El directorio de YPF aprobó el avance de una nueva ronda del Proyecto Andes para la cesión de 12 áreas, incluidos el bloque Manantiales Behr, ubicado en la provincia de Chubut, los clusters Chachahuen y Malargüe, en la provincia de Mendoza y clusters No Operados.
El Proyecto Andes es un pilar estratégico para YPF que busca una transformación profunda de su matriz productiva, dejando atrás los campos convencionales de menor rentabilidad para volcarse de lleno a la prometedora producción no convencional de Vaca Muerta, con el objetivo de optimizar sus operaciones, mejorar su rentabilidad y consolidar su posición como líder en shale a nivel mundial.

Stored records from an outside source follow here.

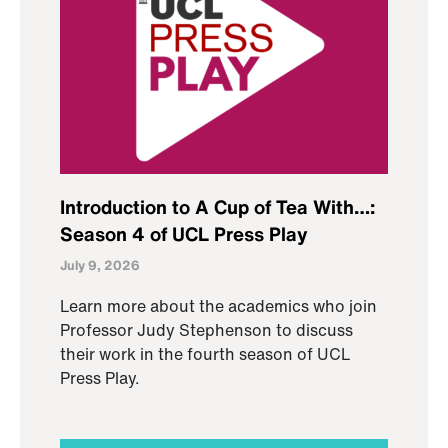
Introduction to A Cup of Tea With…:
Season 4 of UCL Press Play
July 9, 2026
Learn more about the academics who join
Professor Judy Stephenson to discuss
their work in the fourth season of UCL
Press Play.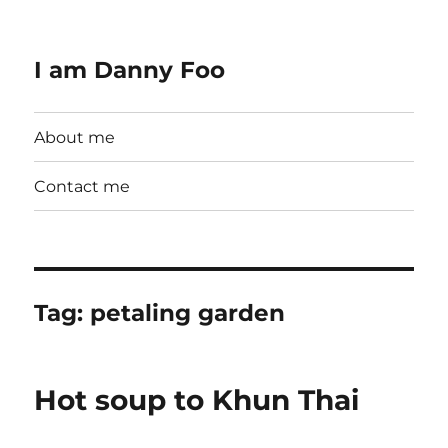
I am Danny Foo
About me
Contact me
Tag:
petaling garden
Hot soup to Khun Thai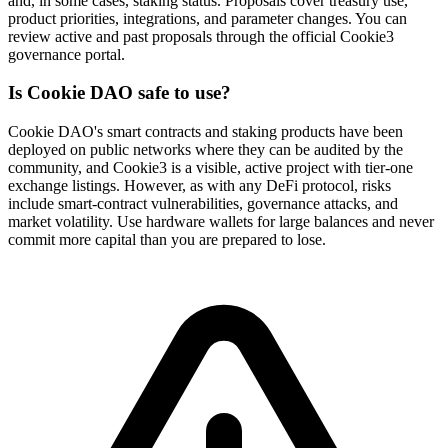
and, in some cases, staking status. Proposals cover treasury use,
product priorities, integrations, and parameter changes. You can
review active and past proposals through the official Cookie3
governance portal.
Is Cookie DAO safe to use?
Cookie DAO's smart contracts and staking products have been
deployed on public networks where they can be audited by the
community, and Cookie3 is a visible, active project with tier-one
exchange listings. However, as with any DeFi protocol, risks
include smart-contract vulnerabilities, governance attacks, and
market volatility. Use hardware wallets for large balances and never
commit more capital than you are prepared to lose.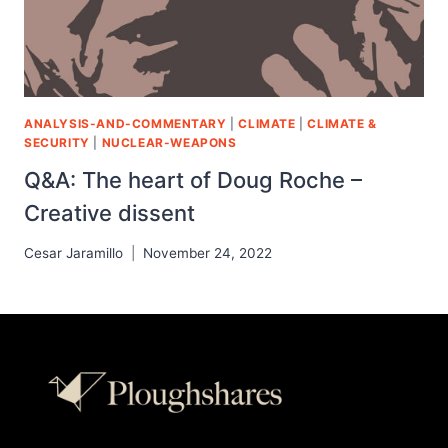
ANALYSIS-AND-COMMENTARY
|
CLIMATE
|
CLIMATE &
SECURITY
|
NUCLEAR-WEAPONS
Q&A: The heart of Doug Roche –
Creative dissent
Cesar Jaramillo
November 24, 2022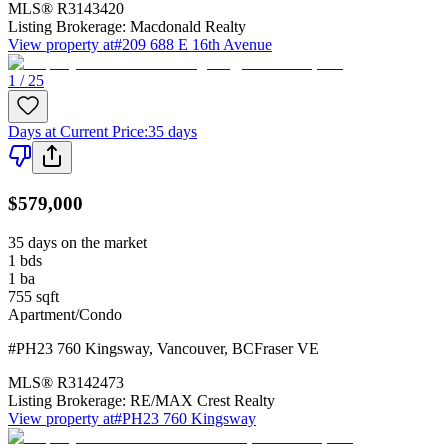
MLS®
R3143420
Listing Brokerage:
Macdonald Realty
View property at
#209 688 E 16th Avenue
1 / 25
Days at Current Price
:
35 days
$579,000
35 days on the market
1
bds
1
ba
755
sqft
Apartment/Condo
#PH23 760 Kingsway
,
Vancouver
,
BC
Fraser VE
MLS®
R3142473
Listing Brokerage:
RE/MAX Crest Realty
View property at
#PH23 760 Kingsway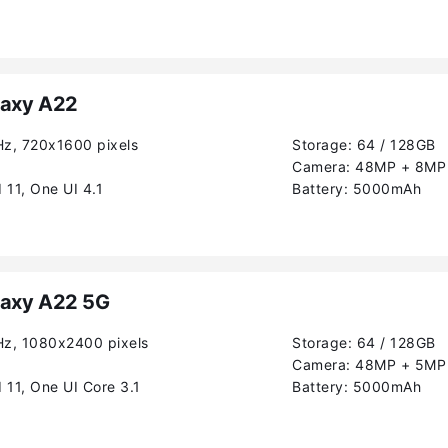
axy A22
Hz, 720x1600 pixels
Storage:
64 / 128GB
Camera:
48MP + 8MP 
 11, One UI 4.1
Battery:
5000mAh
axy A22 5G
Hz, 1080x2400 pixels
Storage:
64 / 128GB
Camera:
48MP + 5MP
 11, One UI Core 3.1
Battery:
5000mAh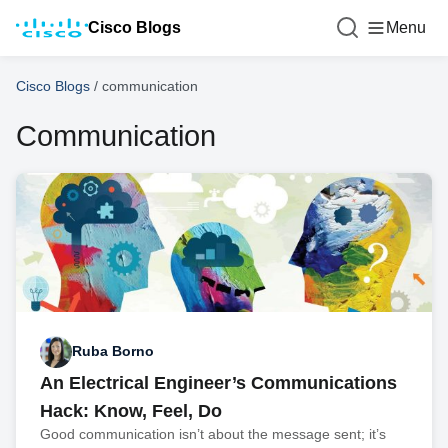
Cisco Blogs
Menu
Cisco Blogs
/
communication
Communication
Ruba Borno
An Electrical Engineer’s Communications
Hack: Know, Feel, Do
Good communication isn’t about the message sent; it’s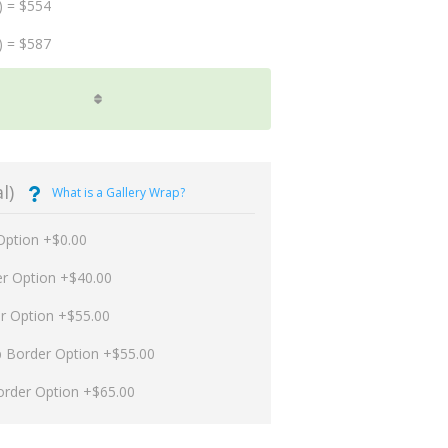
) = $554
) = $587
l)
What is a Gallery Wrap?
Option +$0.00
er Option +$40.00
er Option +$55.00
p Border Option +$55.00
order Option +$65.00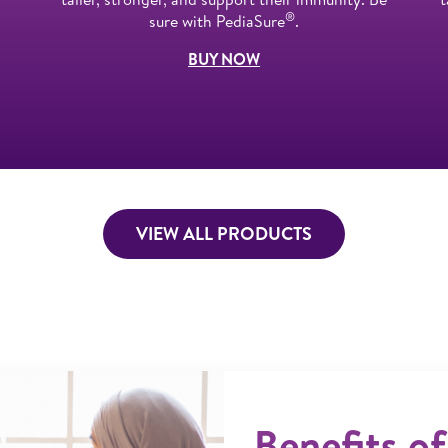
®
sure with PediaSure
.
BUY NOW
VIEW ALL PRODUCTS
Benefits of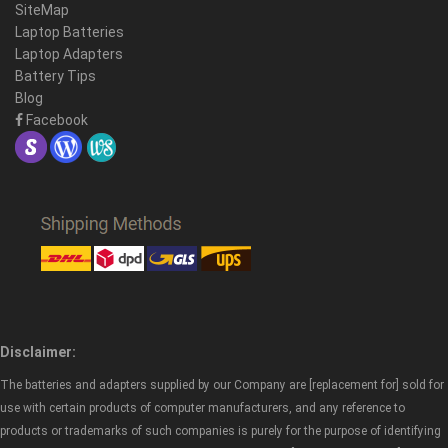
SiteMap
Laptop Batteries
Laptop Adapters
Battery Tips
Blog
Facebook
Disclaimer:
The batteries and adapters supplied by our Company are [replacement for] sold for
use with certain products of computer manufacturers, and any reference to
products or trademarks of such companies is purely for the purpose of identifying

Además, YPF firmó el cierre y traspaso de la operación de los clusteres Neuquén Norte y Sur. Adicionalmente, el pasado 4 de junio se firmó la cesión de la participación de la compañía en las áreas El Tordillo, La Tapera y Puesto Quiroga, ubicadas en la provincia de Chubut. Este acuerdo está sujeto al cumplimiento de ciertas condiciones precedentes.
En el marco de este proceso, la compañía ya transfirió 18 Bloques, 21 están en su etapa final y 11 en progreso. De esta manera, la compañía avanza con uno de los pilares estratégicos del Plan 4x4 que, mediante un manejo activo de su portfolio y la asignación eficiente de sus recursos, busca transformar a YPF en una empresa de shale de clase mundial.
El Proyecto Andes se está llevando a cabo en varias rondas. A mediados de junio de 2025, YPF aprobó una nueva ronda que contempla la cesión de 12 áreas adicionales, incluyendo bloques históricos como Manantiales Behr en Chubut y los clústeres Chachahuén y Malargüe en Mendoza, además de clústeres no operados.
Hasta la fecha, YPF ya ha completado la transferencia de 18 bloques, tiene otros 21 en etapa final de traspaso y 11 más en proceso. Esto refleja un avance sostenido en su estrategia de racionalización de activos.
Se espera que los acuerdos de transferencia de áreas de las rondas iniciales (Andes I y II) estén ejecutados para el 1 de julio de 2025. La decisión de YPF de desprenderse de estos activos se debe a que, para una compañía de su tamaño, la producción en yacimientos maduros ya no es eficiente ni rentable, dado que el costo de un barril convencional puede rondar los US$ 25, en contraste con los valores de Vaca Muerta.